Wow never pulled one of those out


----------



## Unclog1776 (Feb 5, 2013)

Upstairs bathroom quit draining. Stool wouldn't flush, tub wouldn't drain, lav gurgled real bad. We figured the 3" was clogged and pulled the stool suddenly everything worked. Got up in the attic and cut 2" vent open ran it out while other guy was outside on the phone. Wish I could have recorded his reaction to that popping out on the roof

Sent from my iPhone using PlumbingZone


----------



## Plumberman (Jul 7, 2008)

Mmmm

Rotisserie squirrel.


----------



## MTDUNN (Oct 9, 2011)

Looks like the wolfman's wife had an abortion


----------



## HSI (Jun 3, 2011)

A stick and small fire you got lunch


----------



## Letterrip (Jul 28, 2013)

You guys are gross even for plumbers!!!


----------



## wyrickmech (Mar 16, 2013)

Letterrip said:


> You guys are gross even for plumbers!!!

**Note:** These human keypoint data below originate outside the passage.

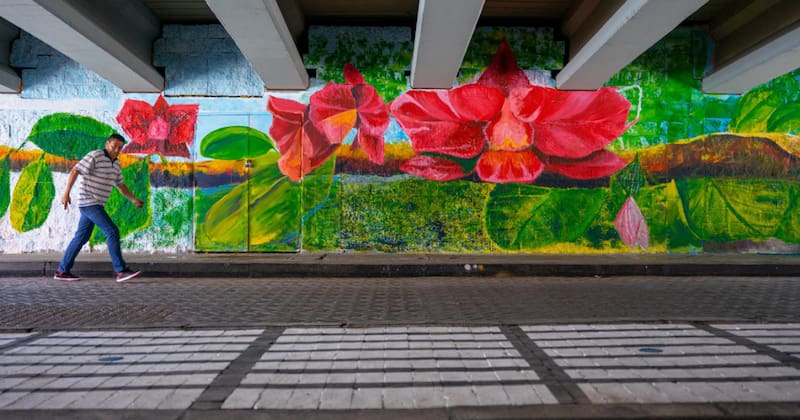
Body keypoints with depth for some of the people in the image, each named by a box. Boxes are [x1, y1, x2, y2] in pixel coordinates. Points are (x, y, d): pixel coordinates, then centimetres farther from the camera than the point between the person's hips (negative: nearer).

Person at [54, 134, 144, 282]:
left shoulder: (116, 164, 14)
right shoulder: (95, 156, -12)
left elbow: (121, 186, 18)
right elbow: (74, 171, -16)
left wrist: (134, 200, 6)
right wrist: (66, 193, -23)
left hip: (95, 205, 10)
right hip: (89, 203, -10)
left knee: (81, 238, 14)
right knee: (112, 232, -17)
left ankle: (62, 271, 24)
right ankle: (121, 271, -18)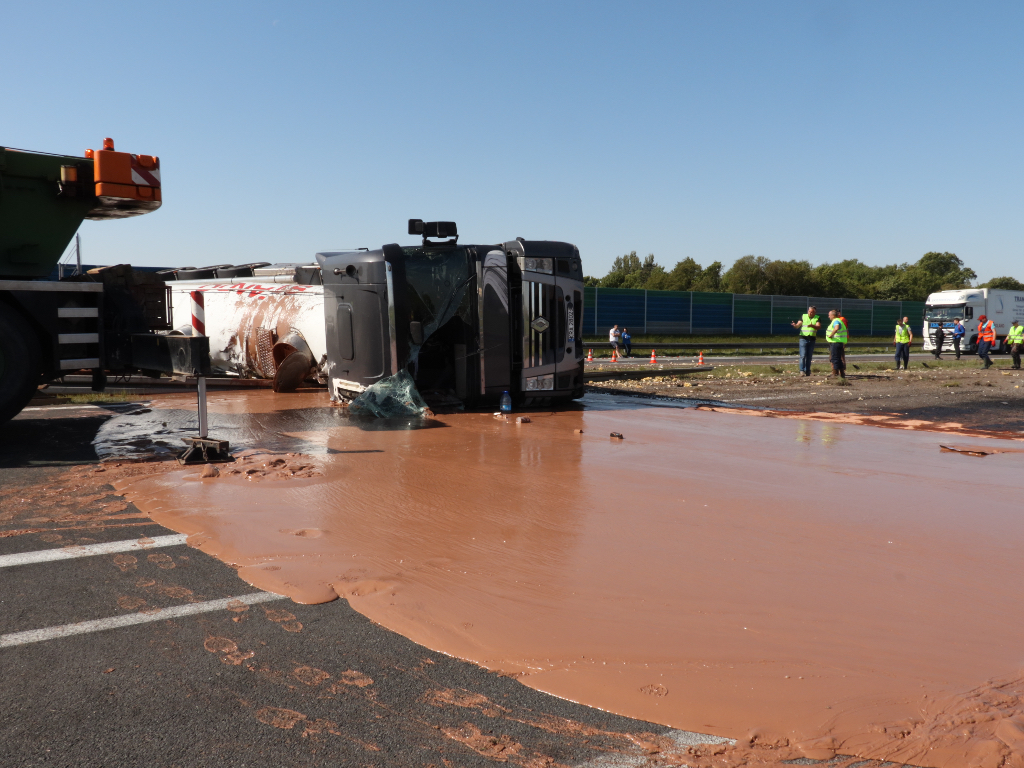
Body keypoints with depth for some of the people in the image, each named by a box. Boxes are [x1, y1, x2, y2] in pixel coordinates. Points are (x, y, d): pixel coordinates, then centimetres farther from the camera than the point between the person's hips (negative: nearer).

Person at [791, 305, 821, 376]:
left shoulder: (817, 318, 4)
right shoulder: (803, 316, 4)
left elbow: (818, 326, -11)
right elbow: (798, 325, -4)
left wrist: (812, 325, -32)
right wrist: (795, 325, -28)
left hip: (812, 339, 2)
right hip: (804, 338, -2)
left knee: (809, 356, 6)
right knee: (803, 355, -10)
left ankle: (807, 371, 13)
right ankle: (802, 370, -11)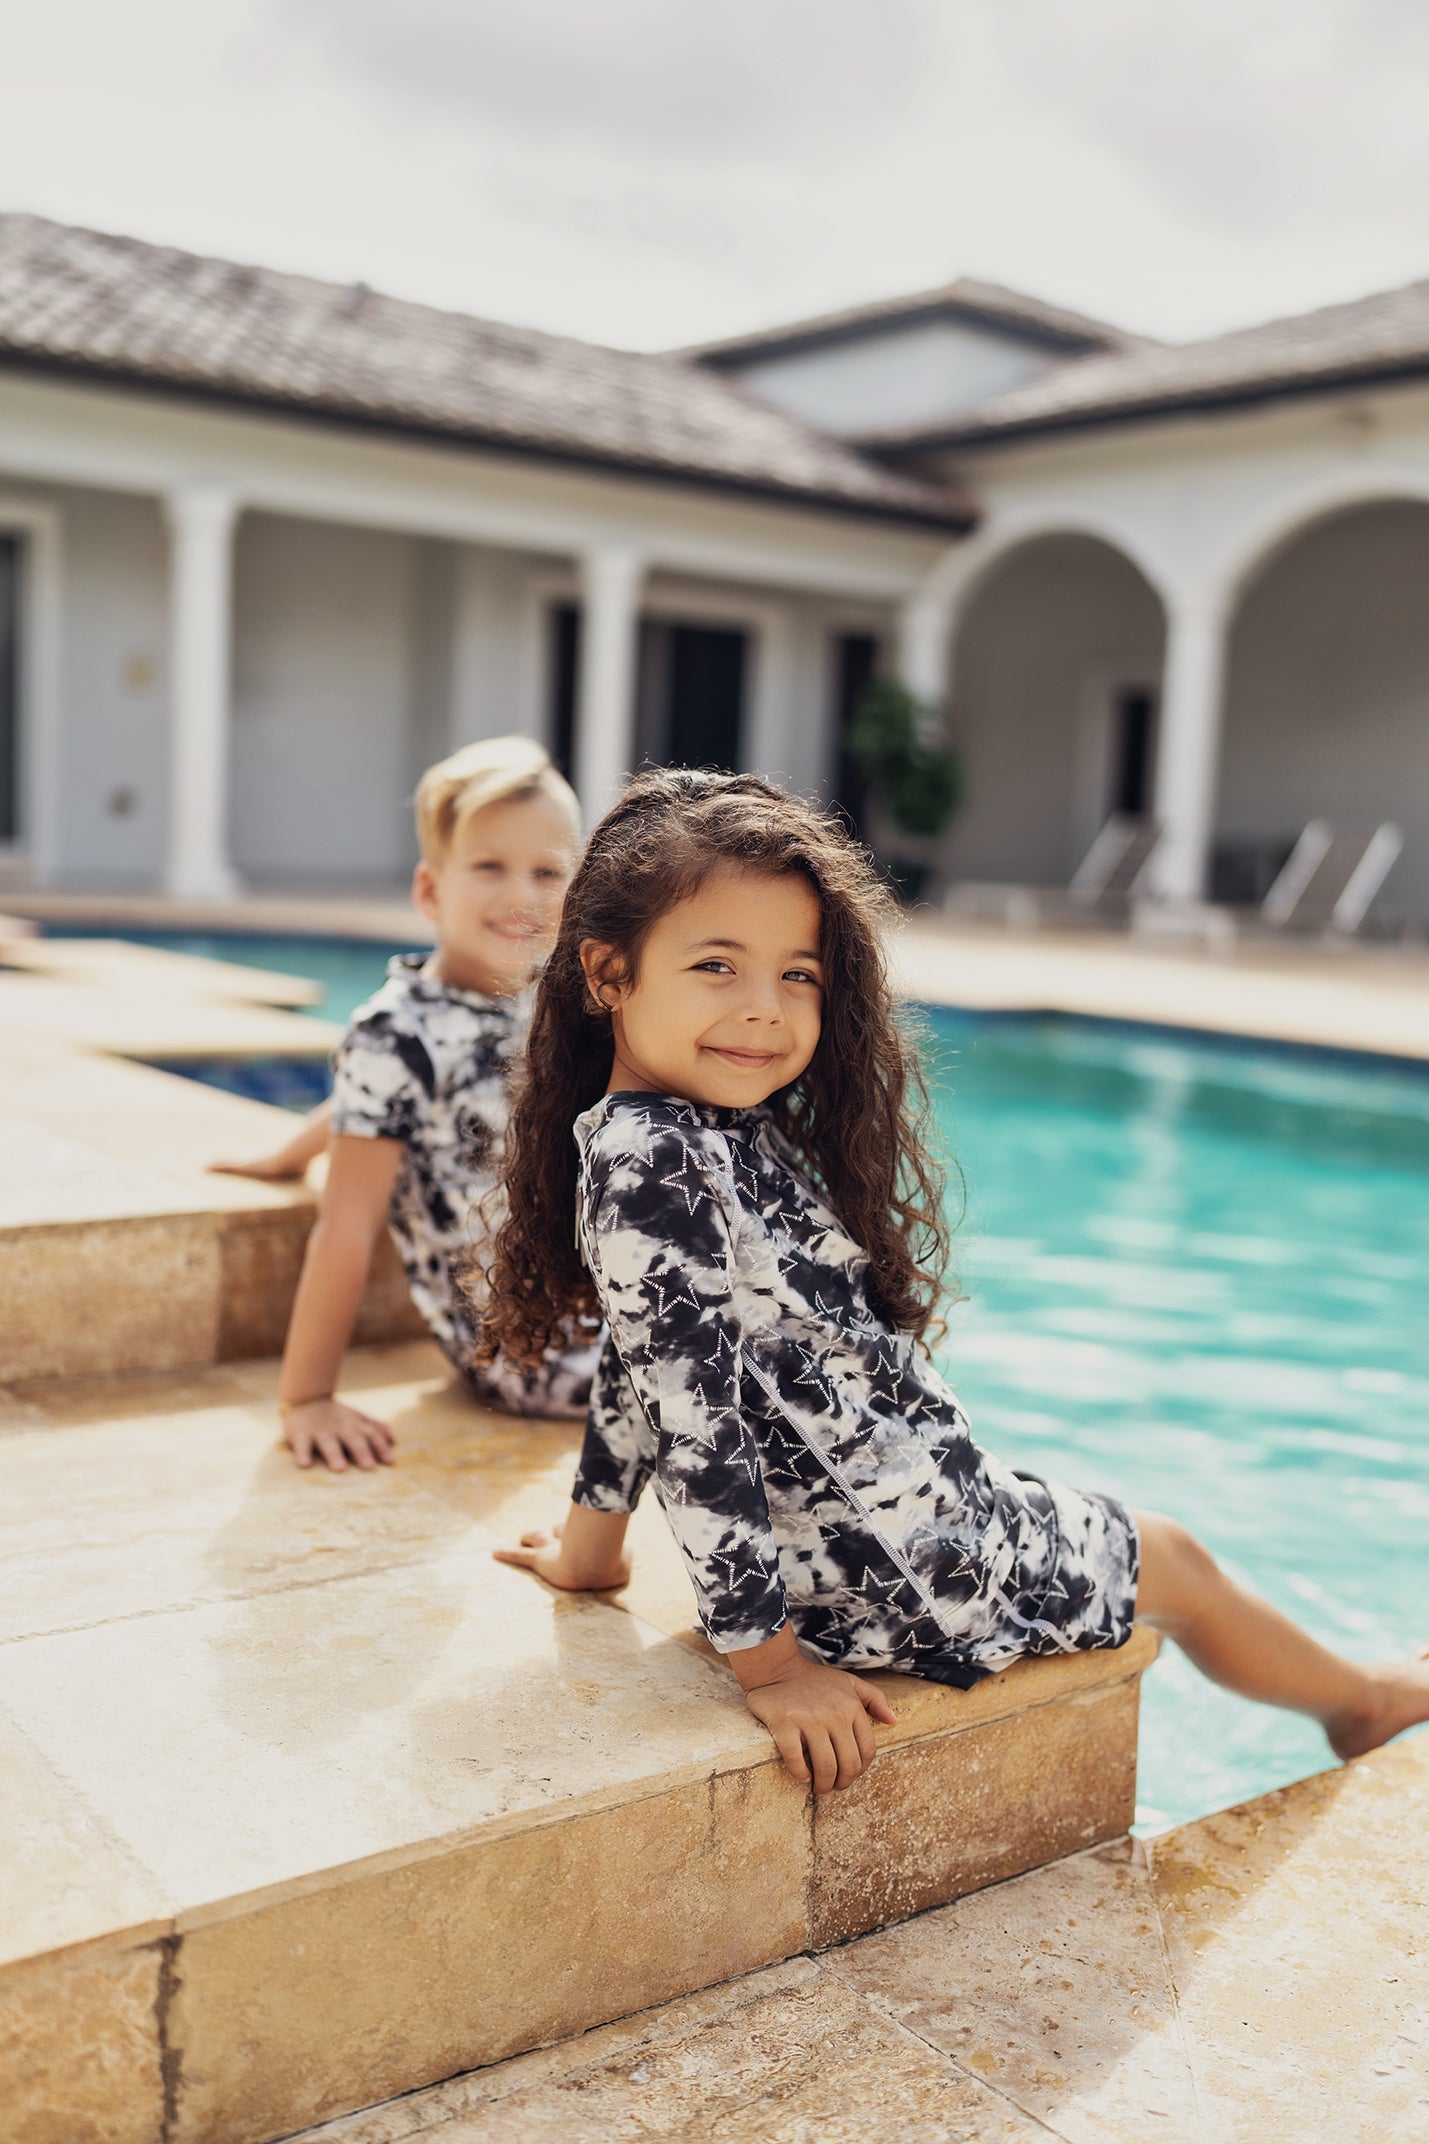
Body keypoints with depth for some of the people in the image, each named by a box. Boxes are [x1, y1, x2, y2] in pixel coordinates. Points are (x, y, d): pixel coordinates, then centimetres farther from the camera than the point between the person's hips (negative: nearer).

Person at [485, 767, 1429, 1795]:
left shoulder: (725, 1132, 3)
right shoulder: (654, 1167, -29)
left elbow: (648, 1356, 11)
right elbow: (689, 1411, -28)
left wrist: (593, 1539, 20)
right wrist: (770, 1660, -22)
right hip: (911, 1567, -8)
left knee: (1162, 1554, 30)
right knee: (1176, 1562, 19)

ya everybody knows you only eat squirrel if the skin isn't falling off.


----------



## Plumberman (Jul 7, 2008)

Sewer squirrel smothered in gravy...

I hear banjos. Dinner time!


----------



## O.C. plumberman (Nov 21, 2008)

Looks like he had his hands up and was ready to surrender ........................:laughing:


----------



## plbgbiz (Aug 27, 2010)

Plumberman said:


> Sewer squirrel smothered in gravy...  I hear banjos. Dinner time!


Reminds me of Saturday nights on the bayou in Slidell. Loved hanging out down there on the little swing bridge next to the house I was staying at. Had a huge socket wrench that we used to swing the bridge whenever boats honked coming through.

Rule #1: Don't ask what's in the gumbo.

Fun times in my youth.


----------



## Plumberman (Jul 7, 2008)

plbgbiz said:


> Reminds me of Saturday nights on the bayou in Slidell. Loved hanging out down there on the little swing bridge next to the house I was staying at. Had a huge socket wrench that we used to swing the bridge whenever boats honked coming through.
> 
> Rule #1: Don't ask what's in the gumbo.
> 
> Fun times in my youth.


Mystery gumbo is the best...

If it flies, it swims, or it walks and isn't a human it gets eaten down here.

I'm sure the last has happened too... But that gumbo sure was good! 

Lol


----------



## wyrickmech (Mar 16, 2013)

BBQ opossum is pretty good if you know how to cook it. I really could go for some shrimp gumbo right now.


----------